***** TEXTO EXTRAÍDO *****

Aline Cristina Oliveira do Carmo


Universidade do Estado do Rio de Janeiro

Talvez você não saiba, mas o ensino sobre a região e a história dos diversos
povos que compõem o continente africano nem sempre foi uma realidade dentro das
escolas brasileiras. Aliás, é necessário registrar: raramente fez parte de nossos currículos
escolares. Engraçado pensar nisso, quando sabemos que a formação do povo brasileiro
se constituiu fundamentalmente, como já assinalava Darcy Ribeiro, pelas matrizes
indígena, africana e européia. Na verdade, a invisibilidade da história indígena e da
cultura afro-brasileira na educação era tão gritante que foram necessárias duas leis para
que o ambiente acadêmico - tanto escolar quanto universitário - incluísse em seu
cotidiano a problematização da discriminação racial, de povos étnicos e de minorias
nacionais.
Para o canadense Charles Taylor (1931 - ), filósofo que defende as assim
chamadas políticas do multiculturalismo - ou políticas da diferença - a importância
dessas leis surge da necessidade que todos possuímos de sermos reconhecidos como
pessoas dignas. Aqui, a idéia de dignidade deve ser buscada no pensamento do alemão
Immanuel Kant (1724–1804), filósofo que traçou as bases do que hoje é denominado
direitos humanos. Isso porque sua filosofia era declaradamente universalista, o que
significa a defesa radical - ao menos no plano teórico - do direito à igualdade de todos
os cidadãos. Quem era considerado cidadão no período pré e pós Revolução Francesa,
que empenhava as bandeiras da "liberdade, igualdade e fraternidade", é algo em que
ficamos a pensar.
Assim, o crescimento atual de tantas lutas que demandam do Estado o
reconhecimento de suas identidades enquanto grupos minoritários (tais como os povos
indígenas e as comunidades remanescentes de quilombos) surge a partir da denúncia de
um universalismo "cego às diferenças", pois, sob a máxima do princípio da igualdade,
acabava por promover algum tipo de padronização das sociedades, como uma
homogeneização de massa.

*****

▸ CONJUNTO DE TAREFAS:
1. Resuma o texto sobre diversidade e educação em duas frases.
2. De acordo com o texto sobre diversidade e educação, por quais matrizes Darcy Ribeiro assinalava que o povo brasileiro se constituiu?
3. Retome o texto sobre diversidade e educação a partir da última frase apresentada, dando continuidade ao raciocínio.
A listagem é um material independente do texto sobre diversidade e educação.

***** SEÇÃO DE DADOS *****

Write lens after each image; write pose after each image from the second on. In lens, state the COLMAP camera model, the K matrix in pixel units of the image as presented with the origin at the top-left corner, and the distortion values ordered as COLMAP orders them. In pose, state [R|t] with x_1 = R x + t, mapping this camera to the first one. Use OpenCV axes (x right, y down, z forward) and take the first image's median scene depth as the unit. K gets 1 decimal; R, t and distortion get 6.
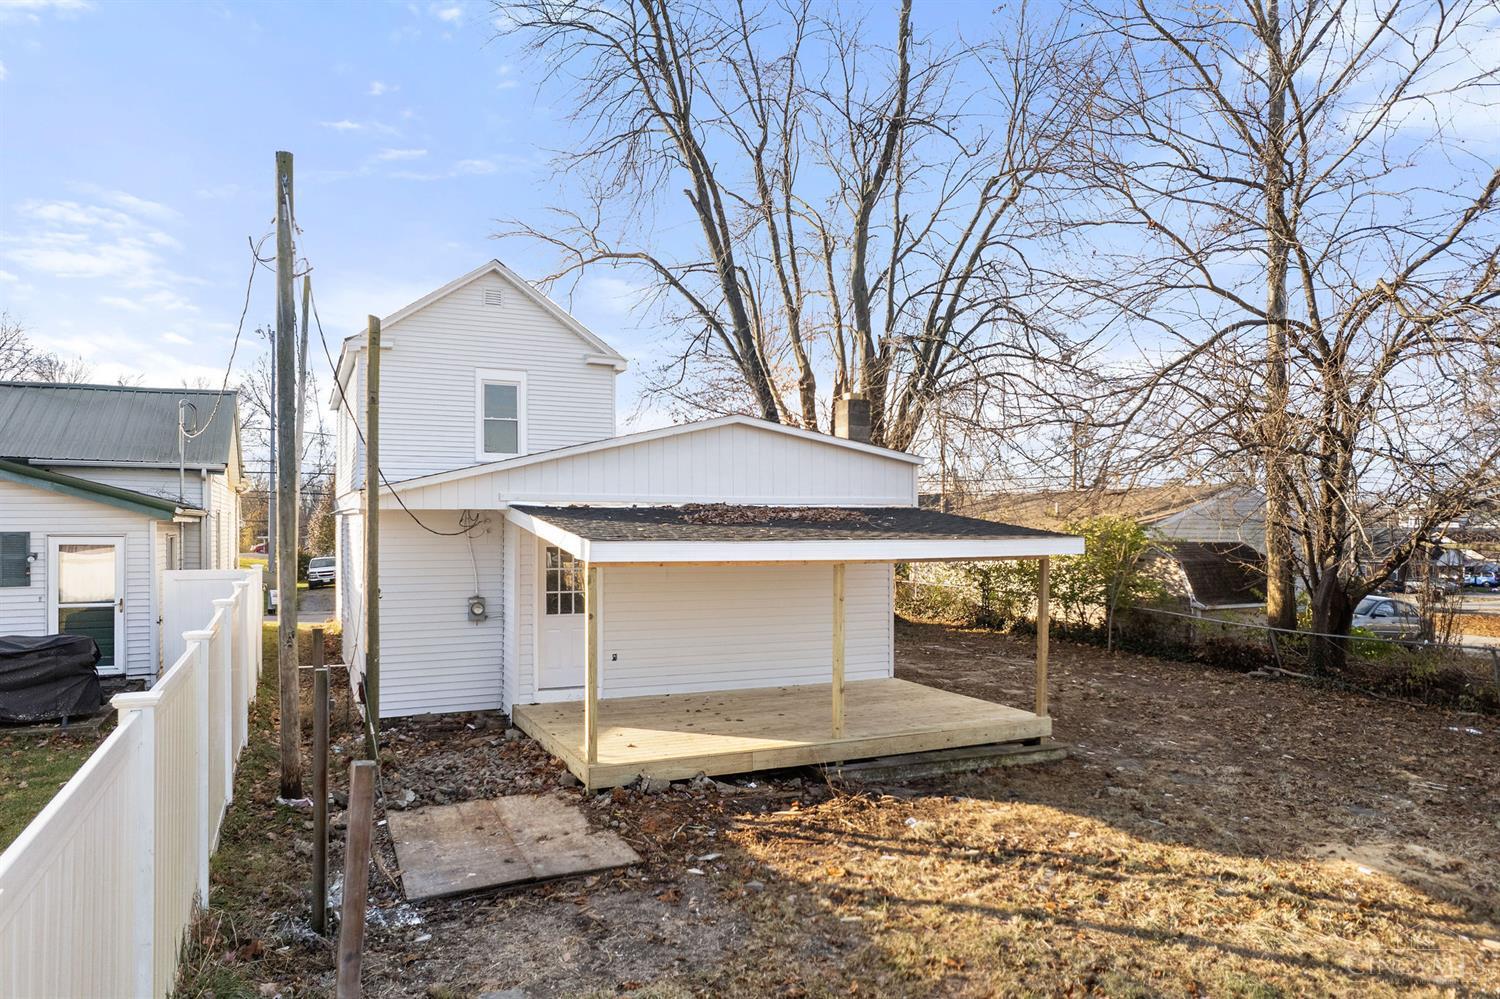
lens RADIAL K [[960.1, 0, 748.8], [0, 960.1, 526.8], [0, 0, 1]] dist [-0.077543, 0.073589]
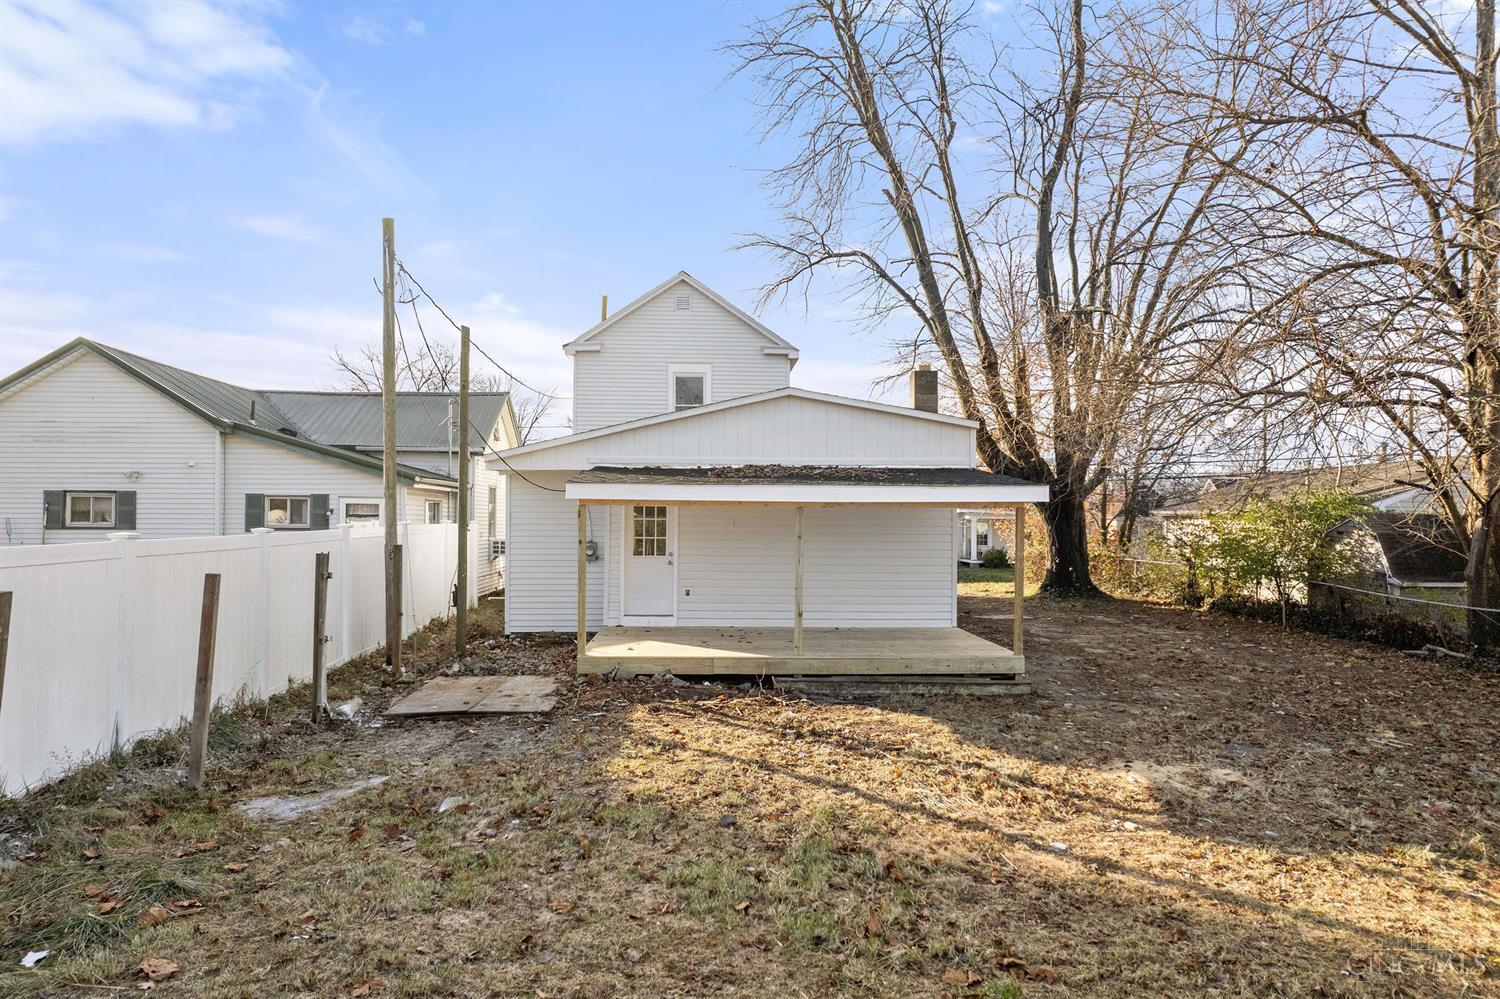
lens RADIAL K [[952.9, 0, 750.0], [0, 952.9, 499.5], [0, 0, 1]] dist [-0.044011, 0.000663]
pose [[0.926187, -0.003763, -0.377045, 0.273093], [-0.005113, 0.999733, -0.022537, 0.031754], [0.377029, 0.022801, 0.925921, -0.062978]]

*****

▸ RESPOSTAS EM ORDEM:
1. O ensino da história dos povos africanos raramente fez parte dos currículos escolares brasileiros, e a invisibilidade das histórias indígena e afro-brasileira exigiu duas leis para que escolas e universidades passassem a problematizar a discriminação racial. Para Charles Taylor, essas leis respondem à necessidade de sermos reconhecidos como pessoas dignas, e as lutas atuais de grupos minoritários por reconhecimento surgem da denúncia de um universalismo "cego às diferenças", que acabava padronizando as sociedades.

2. Pelas matrizes indígena, africana e européia.

3.
1
Um exemplo? Até a promulgação da Constituição da República de 1988 (ou
seja, apenas há um pouco mais de 20 anos atrás), as políticas indigenistas oficiais do
país obrigavam essas populações a abandonarem seus nomes tradicionais para se
registrarem com nomes cristãos1. Ao longo desse tempo, desde a época colonial, embora
legalmente já fossem reconhecidos os direitos originários dos povos indígenas às suas
terras, foram nutridos e disseminados diversos preconceitos com relação a essas
culturas. O professor da Faculdade de Educação da UERJ José Ribamar Bessa Freire
explicitou esses equívocos ao identificar algumas afirmações implícitas, facilmente
encontradas no senso comum da sociedade brasileira. Assim, ele destacou cinco idéias
relacionadas à imagem que temos dos índios, que não são corretas, mas que continuam
na cabeça da maioria dos brasileiros: a idéia do índio genérico (que desconsidera o fato
de existirem uma diversidade de populações indígenas, formadas por grupos de variados
troncos linguísticos, "como o tupi, o karib, o aruak, o jê, o tukano e muitos outros"), a
idéia de que se tratam de culturas atrasadas e congeladas (presentes na dicotomia índio
x civilizado), que os índios fazem parte do passado e que o brasileiro não é índio2.
Dessa maneira, ele cita os profundos conhecimentos sobre astronomia, medicina e
demais ciências indígenas, além da rica literatura indígena, como ricos patrimônios da
humanidade, ainda ignorados pela população brasileira.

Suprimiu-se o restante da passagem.